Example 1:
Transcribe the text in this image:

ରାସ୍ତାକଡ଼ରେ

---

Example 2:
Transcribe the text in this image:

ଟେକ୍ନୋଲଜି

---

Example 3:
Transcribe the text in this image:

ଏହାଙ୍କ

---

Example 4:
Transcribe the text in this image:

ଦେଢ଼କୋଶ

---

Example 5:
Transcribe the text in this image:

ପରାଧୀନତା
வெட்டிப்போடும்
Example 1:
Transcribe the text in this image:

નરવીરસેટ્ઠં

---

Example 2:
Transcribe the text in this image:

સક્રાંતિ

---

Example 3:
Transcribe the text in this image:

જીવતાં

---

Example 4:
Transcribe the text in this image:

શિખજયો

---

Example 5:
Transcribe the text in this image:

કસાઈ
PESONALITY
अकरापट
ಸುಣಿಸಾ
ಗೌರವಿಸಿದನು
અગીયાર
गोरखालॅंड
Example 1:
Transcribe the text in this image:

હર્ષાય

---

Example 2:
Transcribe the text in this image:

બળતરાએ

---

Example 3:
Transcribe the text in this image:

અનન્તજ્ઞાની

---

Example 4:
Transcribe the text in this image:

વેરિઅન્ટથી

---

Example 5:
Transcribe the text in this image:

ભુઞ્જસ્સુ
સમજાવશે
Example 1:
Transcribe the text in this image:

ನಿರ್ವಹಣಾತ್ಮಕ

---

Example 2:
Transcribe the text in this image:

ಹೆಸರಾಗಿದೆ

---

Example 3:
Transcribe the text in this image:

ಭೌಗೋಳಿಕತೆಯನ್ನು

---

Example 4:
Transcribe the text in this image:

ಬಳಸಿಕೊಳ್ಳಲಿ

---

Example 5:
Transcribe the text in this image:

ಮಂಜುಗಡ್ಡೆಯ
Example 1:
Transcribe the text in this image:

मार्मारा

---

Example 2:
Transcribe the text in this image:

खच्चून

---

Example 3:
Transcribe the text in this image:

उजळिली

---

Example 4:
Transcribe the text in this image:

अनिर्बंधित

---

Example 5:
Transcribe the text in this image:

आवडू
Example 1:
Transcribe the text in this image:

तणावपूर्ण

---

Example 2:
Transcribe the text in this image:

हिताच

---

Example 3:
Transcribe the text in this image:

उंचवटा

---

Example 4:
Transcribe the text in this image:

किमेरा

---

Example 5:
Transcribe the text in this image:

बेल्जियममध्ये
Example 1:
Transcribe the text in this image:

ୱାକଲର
....
- Aim of the exercise -
Reproduce the whole listing above, line for line, with every character unchanged.

- Reply -
Example 1:
Transcribe the text in this image:

ରାସ୍ତାକଡ଼ରେ

---

Example 2:
Transcribe the text in this image:

ଟେକ୍ନୋଲଜି

---

Example 3:
Transcribe the text in this image:

ଏହାଙ୍କ

---

Example 4:
Transcribe the text in this image:

ଦେଢ଼କୋଶ

---

Example 5:
Transcribe the text in this image:

ପରାଧୀନତା
வெட்டிப்போடும்
Example 1:
Transcribe the text in this image:

નરવીરસેટ્ઠં

---

Example 2:
Transcribe the text in this image:

સક્રાંતિ

---

Example 3:
Transcribe the text in this image:

જીવતાં

---

Example 4:
Transcribe the text in this image:

શિખજયો

---

Example 5:
Transcribe the text in this image:

કસાઈ
PESONALITY
अकरापट
ಸುಣಿಸಾ
ಗೌರವಿಸಿದನು
અગીયાર
गोरखालॅंड
Example 1:
Transcribe the text in this image:

હર્ષાય

---

Example 2:
Transcribe the text in this image:

બળતરાએ

---

Example 3:
Transcribe the text in this image:

અનન્તજ્ઞાની

---

Example 4:
Transcribe the text in this image:

વેરિઅન્ટથી

---

Example 5:
Transcribe the text in this image:

ભુઞ્જસ્સુ
સમજાવશે
Example 1:
Transcribe the text in this image:

ನಿರ್ವಹಣಾತ್ಮಕ

---

Example 2:
Transcribe the text in this image:

ಹೆಸರಾಗಿದೆ

---

Example 3:
Transcribe the text in this image:

ಭೌಗೋಳಿಕತೆಯನ್ನು

---

Example 4:
Transcribe the text in this image:

ಬಳಸಿಕೊಳ್ಳಲಿ

---

Example 5:
Transcribe the text in this image:

ಮಂಜುಗಡ್ಡೆಯ
Example 1:
Transcribe the text in this image:

मार्मारा

---

Example 2:
Transcribe the text in this image:

खच्चून

---

Example 3:
Transcribe the text in this image:

उजळिली

---

Example 4:
Transcribe the text in this image:

अनिर्बंधित

---

Example 5:
Transcribe the text in this image:

आवडू
Example 1:
Transcribe the text in this image:

तणावपूर्ण

---

Example 2:
Transcribe the text in this image:

हिताच

---

Example 3:
Transcribe the text in this image:

उंचवटा

---

Example 4:
Transcribe the text in this image:

किमेरा

---

Example 5:
Transcribe the text in this image:

बेल्जियममध्ये
Example 1:
Transcribe the text in this image:

ୱାକଲର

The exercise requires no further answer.